Saturday, June 21, 2008

"Ow, that hurts my brain...ow..."

So, what has our magnificent city council been up to lately? Useful things? Improving our schools, perhaps? Or maybe the roads, or crime, or other things that it's actually supposed to be doing with their time and our money?

Why the hell would they do that? There are more important things! Things like taking the time to research and tell us that we shouldn't be eating so much red meat because of, you guessed it, our old pal GLOBAL WARMING!

*gasp*

I know! So, why, you are probably asking, would eating more meat fuel global warming? Well, never you fear, because our wise and benevolent city council has taken the time (and your money) for you to answer that themselves. In addition to all the carbon emissions from production and such, apparently there is also a very large amount of methane emissions from THE COWS' FLATULENCE.

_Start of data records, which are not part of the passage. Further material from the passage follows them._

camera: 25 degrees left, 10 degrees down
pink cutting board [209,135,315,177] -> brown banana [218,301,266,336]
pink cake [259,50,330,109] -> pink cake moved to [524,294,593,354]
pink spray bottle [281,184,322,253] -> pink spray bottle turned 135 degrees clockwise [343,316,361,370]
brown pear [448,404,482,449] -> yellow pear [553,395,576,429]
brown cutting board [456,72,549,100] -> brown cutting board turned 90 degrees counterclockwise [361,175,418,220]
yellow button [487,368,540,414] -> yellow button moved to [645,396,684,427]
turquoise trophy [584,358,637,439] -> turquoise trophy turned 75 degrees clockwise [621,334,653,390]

That's right. Accoring to the council, we all need to eat less beef to save our planet from farting cows.

"But wait," you may also be asking, "if we eat the cows, will that not stop their flatulence?"

And that's a very good point. After all, steak cannot fart. But apparently, the more we eat, they are afraid of all the other cows being bred to meet demand. This prompted one citizen to suggest that if the city council is afraid of cows breeding more and farting more, maybe the council members should go out and apply condoms to all of the bulls, if they really care.

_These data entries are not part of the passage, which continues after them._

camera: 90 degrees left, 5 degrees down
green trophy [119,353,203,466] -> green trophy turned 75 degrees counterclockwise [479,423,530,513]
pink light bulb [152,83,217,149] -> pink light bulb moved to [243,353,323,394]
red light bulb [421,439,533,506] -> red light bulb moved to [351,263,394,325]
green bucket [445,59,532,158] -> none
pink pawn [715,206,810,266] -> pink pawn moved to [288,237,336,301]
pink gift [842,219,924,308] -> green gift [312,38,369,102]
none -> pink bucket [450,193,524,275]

You can read the report here.

Now, this raises some questions. Some very specific ones, actually, that I shall quote from our friend at 700 WLW, Darryl Parks:

WHY IS THE CINCINNATI CITY COUNCIL WASTING ITS TIME ON SOMETHING IT HAS NO CONTROL OVER?

HOW MANY OF THE SEATED COUNCIL PERSONS HAVE READ THE 212 PAGE REPORT?

HOW MANY COPIES OF THE 212 PAGE REPORT WERE PRINTED AND DISTRIBUTED AND HOW MANY TREES WERE DESTROYED TO MAKE THIS POSSIBLE?

FINALLY, IF A COW FARTS ACROSS THE RIVER IN KENTUCKY AND THE WIND IS BLOWING FROM THE SOUTH, WHAT IS THE CINCINNATI CITY COUNCIL GOING TO DO TO KEEP US SAFE FROM THE GAS?

Good questions. There's also the point that our city council is telling us not to eat so much meat, while simultaneously trying to get more people to go downtown, where we have featured many steak houses and such. So, go downtown where we have all kinds of wonderful beef to eat, but don't eat beef.

And while I'm in a borrowing mood, I will end by quoting a sign put up by an industrious flood victim at his house:

MOTHER NATURE AND AL GORE CAN KISS MY ASS.

Thank you, sir.

1 comment:

Andy said...

This reminds of of Rush's explanation of El Nino.....THE OCEAN FARTED LADIES AND GENTLEMEN!!!